Mark’s description of John is filled with images pointing to his prophetic role. His camel hair robe might suggest the “hairy mantle” associated with professional prophets in Zechariah 13:4. Mark’s description of John’s leather belt is an echo of the description of Elijah in II Kings 1:8. By this time Elijah’s role as harbinger of the messianic age was deeply ingrained in Jewish consciousness. See Malachi 4:5-6. Mark’s audience needed no further explicit citations to scripture to understand that John was to be understood, if not as Elijah himself, then surely as a prophet fulfilling Elijah’s eschatological mission. It is in this light that we must understand his declaration that “after me comes he who is mightier than I, the thong of whose sandals I am not worthy to stoop down and untie.” Vs. 8. The point here is that John is merely the prophet who goes before the Lord preparing the Lord’s way.
Yet I think it far too simplistic to assume that Mark’s only or even chief purpose is to undermine the importance of John the Baptist whose community might still have been in existence competing with the church for Israel’s allegiance. John plays a critical literary/theological role in Mark’s gospel. So far from detracting from Jesus, his ministry sets the stage for Jesus’ revealing. That is where the baptism comes in. Again, I am not convinced that the early church was “embarrassed” by Jesus’ baptism under John. Whatever ecclesiastical embarrassment there might have been over this event arose much later as a result of distorted notions of what constitutes “sin,” truncated understandings of “repentance” and inadequate models of atonement that could not accommodate Jesus’ undergoing a baptism of repentance.
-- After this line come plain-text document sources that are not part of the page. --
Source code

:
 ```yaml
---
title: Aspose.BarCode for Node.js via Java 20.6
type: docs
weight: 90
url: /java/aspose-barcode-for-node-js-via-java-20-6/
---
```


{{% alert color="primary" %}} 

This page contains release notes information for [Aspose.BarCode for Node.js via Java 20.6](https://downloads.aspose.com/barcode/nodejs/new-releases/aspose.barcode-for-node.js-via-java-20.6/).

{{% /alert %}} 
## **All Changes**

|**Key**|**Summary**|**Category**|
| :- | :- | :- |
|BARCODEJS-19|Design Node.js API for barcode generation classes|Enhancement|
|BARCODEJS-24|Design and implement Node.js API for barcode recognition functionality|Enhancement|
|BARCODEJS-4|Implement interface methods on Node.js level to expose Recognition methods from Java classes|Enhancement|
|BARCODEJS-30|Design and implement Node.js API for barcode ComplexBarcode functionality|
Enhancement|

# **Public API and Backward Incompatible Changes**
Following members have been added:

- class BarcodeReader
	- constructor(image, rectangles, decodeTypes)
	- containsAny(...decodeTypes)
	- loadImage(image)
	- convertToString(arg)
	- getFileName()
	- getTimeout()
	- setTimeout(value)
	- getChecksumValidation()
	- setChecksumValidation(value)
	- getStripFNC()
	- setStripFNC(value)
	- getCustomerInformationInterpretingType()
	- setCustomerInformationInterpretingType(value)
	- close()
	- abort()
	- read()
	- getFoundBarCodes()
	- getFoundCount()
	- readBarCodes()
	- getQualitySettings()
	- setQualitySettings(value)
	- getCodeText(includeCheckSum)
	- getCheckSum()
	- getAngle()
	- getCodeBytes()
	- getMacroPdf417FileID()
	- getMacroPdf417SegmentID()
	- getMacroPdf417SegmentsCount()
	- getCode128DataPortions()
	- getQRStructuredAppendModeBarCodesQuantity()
Yet once repentance is understood as a turning toward God, something Jesus did throughout his life, there is nothing inconsistent in Jesus undergoing a baptism of repentance. In our case, repentance always means turning from sin. But that is a consequence of our turning toward God, not a precondition.
We began the church year with a reading from Isaiah in which the prophet cries out: “O that thou wouldst rend the heavens and come down…” Isaiah 64:1. In Sunday’s gospel that plaintive cry is answered. “And when [Jesus] came up out of the water, immediately he saw the heavens opened and the Spirit descending upon him like a dove; and a voice came from heaven, ‘Thou art my beloved Son; with thee I am well pleased.’” Vs. 10-11. The Greek verb translated here as “opened” (“schizo”) actually means to “rend” as does the Hebrew equivalent in the above Isaiah quote. In Jesus God has torn open the heavens allowing the Holy Spirit to flood into the world. God’s reign has been let loose. The new wine is spilling into the old wine skins and splitting them at the seams. Better buckle your seat belt and put on your crash helmet. This is going to be a wild ride!